When EvictionRequest meets Checkpointing: An idea of live pod migration on Kubernetes
For a couple of years I’ve been running stateful workloads on Kubernetes here and there, from caches to databases to message brokers. Although I’m not the most knowledgeable person about those stateful systems, I have hit the limitations and quirks of Kubernetes when it comes to running them (especially if you’re not writing your own controller/operator to manage their lifecycle). Because of that, I had to learn about the actors that can disrupt my stateful workloads, and how to mitigate those disruptions.
At last year’s KubeCon EU I attended a great talk, “The Future of Kubernetes Node Lifecycle”. One thing that stuck with me was the EvictionRequest API. The idea is simple: instead of the kubelet just removing a pod, controllers can register as interceptors of an eviction request and run pre-eviction logic on the pod before it actually goes away.
If you want the details, the KEP is the best place to start: KEP-4563: EvictionRequest API.
The moment I heard about the EvictionRequest API, container checkpoint/restore clicked into place. The idea is also simple: you can freeze a running container, dump its full state (memory, processes, open files, sockets) to disk as a checkpoint, and later restore it from that checkpoint either on the same node or somewhere else. CRIU has been doing this on Linux for a while, and Kubernetes is slowly bringing it in through the kubelet’s checkpoint API. Today it’s mostly aimed at forensics (snapshot a misbehaving container so you can poke at it later), but the same primitives are what could let you move a running pod between nodes without restarting it.

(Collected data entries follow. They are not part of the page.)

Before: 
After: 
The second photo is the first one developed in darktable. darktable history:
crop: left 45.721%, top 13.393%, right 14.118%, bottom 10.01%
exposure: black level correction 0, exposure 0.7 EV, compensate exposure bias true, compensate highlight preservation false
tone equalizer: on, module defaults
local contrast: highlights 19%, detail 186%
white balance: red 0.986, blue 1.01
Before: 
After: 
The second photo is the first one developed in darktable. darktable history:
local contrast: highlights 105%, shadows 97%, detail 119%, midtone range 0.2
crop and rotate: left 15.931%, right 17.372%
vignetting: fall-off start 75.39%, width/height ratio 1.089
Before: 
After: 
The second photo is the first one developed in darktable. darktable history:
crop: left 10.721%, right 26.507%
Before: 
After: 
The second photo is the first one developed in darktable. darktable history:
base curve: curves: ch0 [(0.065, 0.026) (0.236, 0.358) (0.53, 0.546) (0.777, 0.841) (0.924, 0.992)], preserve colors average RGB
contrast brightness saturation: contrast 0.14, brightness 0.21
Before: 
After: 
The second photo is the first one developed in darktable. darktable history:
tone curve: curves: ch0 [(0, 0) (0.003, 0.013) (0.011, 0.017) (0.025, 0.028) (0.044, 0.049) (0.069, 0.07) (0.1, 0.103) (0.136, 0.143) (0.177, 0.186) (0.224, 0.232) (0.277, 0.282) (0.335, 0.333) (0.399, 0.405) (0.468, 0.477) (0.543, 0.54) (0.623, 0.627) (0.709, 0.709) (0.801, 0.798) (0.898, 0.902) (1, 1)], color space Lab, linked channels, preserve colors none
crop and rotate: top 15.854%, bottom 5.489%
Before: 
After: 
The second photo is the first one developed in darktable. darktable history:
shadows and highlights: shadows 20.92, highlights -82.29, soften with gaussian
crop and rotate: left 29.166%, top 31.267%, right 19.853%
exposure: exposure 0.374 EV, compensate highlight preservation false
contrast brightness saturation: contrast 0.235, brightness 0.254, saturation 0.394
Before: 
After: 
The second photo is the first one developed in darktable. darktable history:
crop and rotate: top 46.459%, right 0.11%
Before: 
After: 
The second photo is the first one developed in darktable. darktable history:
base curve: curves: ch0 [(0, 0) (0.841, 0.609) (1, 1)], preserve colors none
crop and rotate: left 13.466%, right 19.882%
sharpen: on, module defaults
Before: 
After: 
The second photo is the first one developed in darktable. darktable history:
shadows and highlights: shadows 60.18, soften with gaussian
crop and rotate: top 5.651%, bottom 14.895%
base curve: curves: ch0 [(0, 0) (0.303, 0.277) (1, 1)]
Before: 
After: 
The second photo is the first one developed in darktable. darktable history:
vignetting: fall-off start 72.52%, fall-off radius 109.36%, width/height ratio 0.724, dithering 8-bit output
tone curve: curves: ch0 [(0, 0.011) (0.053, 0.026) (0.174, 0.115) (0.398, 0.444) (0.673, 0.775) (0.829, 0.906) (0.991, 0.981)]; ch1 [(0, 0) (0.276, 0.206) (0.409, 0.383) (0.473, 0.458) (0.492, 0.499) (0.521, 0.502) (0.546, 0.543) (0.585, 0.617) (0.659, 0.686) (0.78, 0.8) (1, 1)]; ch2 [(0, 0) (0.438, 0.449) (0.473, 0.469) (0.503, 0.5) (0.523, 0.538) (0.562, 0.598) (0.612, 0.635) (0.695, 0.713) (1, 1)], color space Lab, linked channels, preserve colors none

Checkpoint & Restore landed in Kubernetes 1.30 as a beta feature, enabled by default. The EvictionRequest API is planned for 1.37, so the two are still a ways off from meeting. But I keep thinking about what happens when they do.
EvictionRequestAPI + Checkpoint & Restore = pod live migration#
Here’s the flow I’m excited about. A controller creates an EvictionRequest
for a stateful pod. Instead of the kubelet just terminating it, an
interceptor (a controller registered for that pod) picks the request up
and orchestrates a graceful migration by placing the pod in a
checkpoint-restore workflow:
┌───────────────────────────┐
│ EvictionRequest │
└─────────────┬─────────────┘
│ watch
▼
┌───────────────────────────┐
│ Migration Interceptor │
│ (pod migration ctrller) │
└──┬─────────────────────┬──┘
(1) │ │ (4)
checkpoint │ │ ack eviction
▼ ▼
┌───────────────┐ ┌───────────────┐
│ Node A │ │ Node B │
│ ┌───────────┐ │ │ ┌───────────┐ │
│ │ Pod: live │ │ │ │Pod:restore│ │
│ └─────┬─────┘ │ │ └─────▲─────┘ │
└───────┼───────┘ └───────┼───────┘
│ (2) snapshot │ (3) restore
▼ │
┌────────────────────────────┐
│ Checkpoint artifact │
│ (Shared volume) │
└────────────────────────────┘
Step by step:
- Trigger checkpoint. The interceptor calls the kubelet’s checkpoint API on Node A.
- Snapshot. Node A produces a frozen copy of the container’s memory and process state (by using kubelet checkpoint API) and pushes it somewhere the target node can pull from like a shared volume.
- Restore. A new pod is scheduled on Node B with a hint to restore from the checkpoint instead of booting from scratch.
- Ack. Once the restored pod is healthy on Node B, the interceptor
acknowledges the
EvictionRequest, and the original pod on Node A is terminated.
The payoff: stateful pods move between nodes without losing in-memory state, in-flight connections, or warm caches. No more hand-rolled drain logic, no more cold-start tax every time the cluster decides to rebalance.
Neither piece is fully there yet. Container checkpointing is still mostly forensic, and the EvictionRequest API is still too early. But once they meet, this is what falls out, and that’s why I keep an eye on both.
PS: I’ve mainly considered this from the stateful workload perspective, but from what I can see in WG discussions, it’s something that AI/ML workloads could also benefit from, since they often have long-running training jobs that would be disrupted by node maintenance or scaling events.